Provided text =
* * * *
[MLton] mlb files and the ML Kit

Sun, 14 Mar 2004 10:28:32 -0800

> My motivation is that an mlb-language with support for basis bindings
> lets me (as a programmer) specify exactly what a program unit should
> depend on - to any degree I want!

That makes sense.

> I could also write the my2.mlb-file myself, if I want to be explicit
> about dependencies.  Without basis bindings, new mlb-files are needed
> to do such things.
>
> The tool could be useful, for example, to extract parts of a program
> for use in another software project. More importantly ;) the language
> allows me to limit the number of bases the ML Kit needs to deserialize
> when forming the elaboration and compilation bases for elaborating and
> compiling a program unit.

These all sound like good reasons.  I am becoming more convinced.

> We could also add macros (with call-by-name semantics), although I
> think that would be overkill:

I agree it is overkill.

> The syntax I'm using right now in the implementation is the
> following:
> 
>    <bexp> ::= <bexp> <bexp>
>             | let <bdec> in <bexp> end
>             | file.sml
>             | file.sig
>             | ( <bexp> )
>             | ()
>             | bid
> 
>    <bdec> ::= <bdec> <bdec>
>             | <empty>
>             | local <bdec> in <bdec> end
>             | bas bid = <bexp>
>             | open <bexp>
>             | open file.mlb

Looking at this and at the proposal I sent a day earlier

>    <bdec> ::= clean <bdec> end
>             | functor <fctid> = <fctid>
>             | local <bdec> in <bdec>
>             | open <bid>
>             | prog <program> end
>             | <bdec> <bdec>
>
>    <bmdec> ::= basis <bid> = bas <bdec> end
>              | <bdec>
>              | <bmdec> <bmdec>

I am getting a feeling of incompleteness with both that is leading me
back to (a variant of) my original mlb language from last summer.  It
seems to me that there are three kinds of bases we could consider.

	Basis0 = FunEnv x SigEnv x Env
	Basis1 = (Bid -> Basis0) x Basis0
	Basis2 = (Bid -> Basis2) x Basis0

An mlb language must decide which kind of basis a basis identifier
denotes and which kind of basis an mlb file denotes.  In my original
proposal from last summer

> <bdec> ::= <file>.sml
>          | <file>.mlb
>          | local <bdec> in <bdec> end
>          | <bdec> <bdec>

there were no basis identifiers, and mlb files denoted elements of
Basis0.  In my extension, which added basis identifiers, both mlb
files and basis identifiers denoted elements of Basis2.  In the
proposals that Martin and I recently sent, an mlb file denotes an
element of Basis1 and a basis identifier denotes an element of Basis0.
* * * *
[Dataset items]
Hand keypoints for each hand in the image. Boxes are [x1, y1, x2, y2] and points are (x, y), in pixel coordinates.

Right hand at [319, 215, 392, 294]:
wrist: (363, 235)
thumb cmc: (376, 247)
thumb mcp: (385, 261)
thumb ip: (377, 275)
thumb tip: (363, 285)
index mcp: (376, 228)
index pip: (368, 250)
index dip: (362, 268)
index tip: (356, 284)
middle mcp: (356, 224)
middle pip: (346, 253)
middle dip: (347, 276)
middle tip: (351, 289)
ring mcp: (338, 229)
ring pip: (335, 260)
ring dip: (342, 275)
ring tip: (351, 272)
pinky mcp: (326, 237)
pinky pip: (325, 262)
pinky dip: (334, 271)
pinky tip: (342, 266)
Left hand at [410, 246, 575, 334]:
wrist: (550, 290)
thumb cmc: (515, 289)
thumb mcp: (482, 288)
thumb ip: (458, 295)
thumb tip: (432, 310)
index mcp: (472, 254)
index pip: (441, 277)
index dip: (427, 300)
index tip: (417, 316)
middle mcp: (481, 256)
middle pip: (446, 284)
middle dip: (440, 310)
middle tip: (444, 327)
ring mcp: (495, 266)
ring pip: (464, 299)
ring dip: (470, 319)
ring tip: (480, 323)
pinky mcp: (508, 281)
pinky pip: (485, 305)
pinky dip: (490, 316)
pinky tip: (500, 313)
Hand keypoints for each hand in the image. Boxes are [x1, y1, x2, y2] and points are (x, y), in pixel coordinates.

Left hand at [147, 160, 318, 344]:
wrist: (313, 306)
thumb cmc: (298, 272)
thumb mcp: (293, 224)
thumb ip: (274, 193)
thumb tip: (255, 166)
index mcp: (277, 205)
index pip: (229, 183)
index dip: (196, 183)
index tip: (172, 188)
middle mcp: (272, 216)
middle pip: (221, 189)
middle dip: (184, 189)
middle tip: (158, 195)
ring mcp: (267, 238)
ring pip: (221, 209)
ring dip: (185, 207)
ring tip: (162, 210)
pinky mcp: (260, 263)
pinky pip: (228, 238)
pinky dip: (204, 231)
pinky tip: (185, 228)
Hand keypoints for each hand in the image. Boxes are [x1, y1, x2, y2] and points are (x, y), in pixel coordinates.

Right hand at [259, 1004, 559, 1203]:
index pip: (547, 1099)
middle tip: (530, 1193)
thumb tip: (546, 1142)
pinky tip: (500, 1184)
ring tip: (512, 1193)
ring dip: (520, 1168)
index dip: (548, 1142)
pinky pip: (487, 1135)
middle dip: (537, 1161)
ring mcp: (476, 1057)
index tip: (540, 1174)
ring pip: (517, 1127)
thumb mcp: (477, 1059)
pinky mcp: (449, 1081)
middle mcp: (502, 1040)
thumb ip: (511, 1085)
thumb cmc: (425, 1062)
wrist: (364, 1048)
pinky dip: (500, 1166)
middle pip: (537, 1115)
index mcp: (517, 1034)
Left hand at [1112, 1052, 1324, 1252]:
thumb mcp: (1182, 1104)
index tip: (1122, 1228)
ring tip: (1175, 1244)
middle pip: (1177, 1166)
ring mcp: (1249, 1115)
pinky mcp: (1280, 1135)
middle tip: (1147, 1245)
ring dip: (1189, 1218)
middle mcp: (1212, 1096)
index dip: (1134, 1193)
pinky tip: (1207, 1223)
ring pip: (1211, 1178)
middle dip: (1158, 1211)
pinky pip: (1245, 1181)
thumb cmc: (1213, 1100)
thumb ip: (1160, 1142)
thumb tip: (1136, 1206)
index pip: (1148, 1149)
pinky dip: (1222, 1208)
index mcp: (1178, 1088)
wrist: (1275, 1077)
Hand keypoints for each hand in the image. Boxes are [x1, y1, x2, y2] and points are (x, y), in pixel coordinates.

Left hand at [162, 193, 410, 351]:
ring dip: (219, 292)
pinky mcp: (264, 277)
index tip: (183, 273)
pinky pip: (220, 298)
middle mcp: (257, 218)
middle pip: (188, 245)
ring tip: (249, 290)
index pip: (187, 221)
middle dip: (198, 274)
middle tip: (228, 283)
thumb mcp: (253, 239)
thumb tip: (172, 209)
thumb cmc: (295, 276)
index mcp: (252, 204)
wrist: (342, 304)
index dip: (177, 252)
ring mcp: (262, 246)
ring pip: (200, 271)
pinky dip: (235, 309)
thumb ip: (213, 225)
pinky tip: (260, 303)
* * * *
Could you write what follows the last sentence of the mailing-list post on mlb files, carrying it on from that point? These records have nothing to do with the mailing-list post on mlb files.

Task response =
The problem with the proposals that Martin and I sent, as I see it, is
that as soon as you choose different sets for the two denotations then
you are faced with the argument that you can achieve a different level
of expressiveness by introducing an mlb file than can be achieved in
the mlb language.  And that violates a principle we are trying to
meet.  So, as soon as the denotation of mlb files includes maps from
basis identifiers to bases, we are led to conclude that the meaning of
basis identifiers should include those maps as well.  And that means
that basis expressions should include them.  And then, since one can
write "basis <bid> = <bexp>" in an mlb file, we are led to conclude
that the denotation of mlb files includes two-level basis maps.  And
so on.

The only way I see to achieve equality between the expressiveness of
mlb files and basis expressions is to allow arbitrarily deep bases as
their denotation.

	Basis2 = (Bid -> Basis2) x Basis0

This is completely analogous with the denotation of structures in SML	

	Env = (Strid -> Env) x TyEnv x ValEnv

Strictly keeping the analogy with SML structures, we have the
following language.

<bdec> ::= basis <bid> = <bexp>
         | local <bdec> in <bdec> end
	 | open <bid>*
         | <bdec> <bdec>
         | <empty>
<bexp> ::= <bid>
         | bas <bdec> end
         | let <bdec> in <bexp> end

Now, where to add .mlb and .sml files to the grammar?  Since an mlb
file denotes an element of Basis2, we might expect that it would
contain a single <bexp> and it should be allowed to refer to an mlb
file in the grammar for <bexp>'s.  However, for syntactic convenience,
I think it is easier to go the other way.  I would like the contents
of an mlb file to be a <bdec> and to refer to mlb files directly as a
<bdec>.

<bdec> ::= ... | file.mlb

mlb files still denote elements of basis2.  This syntactic convenience
is simply the implicit wrapping of a "bas ... end" around the contents
of an mlb file and the implicit prefixing of an "open" wherever an mlb
file is referenced.  

For similar reasons, I would like to include sml files as <bdec>'s.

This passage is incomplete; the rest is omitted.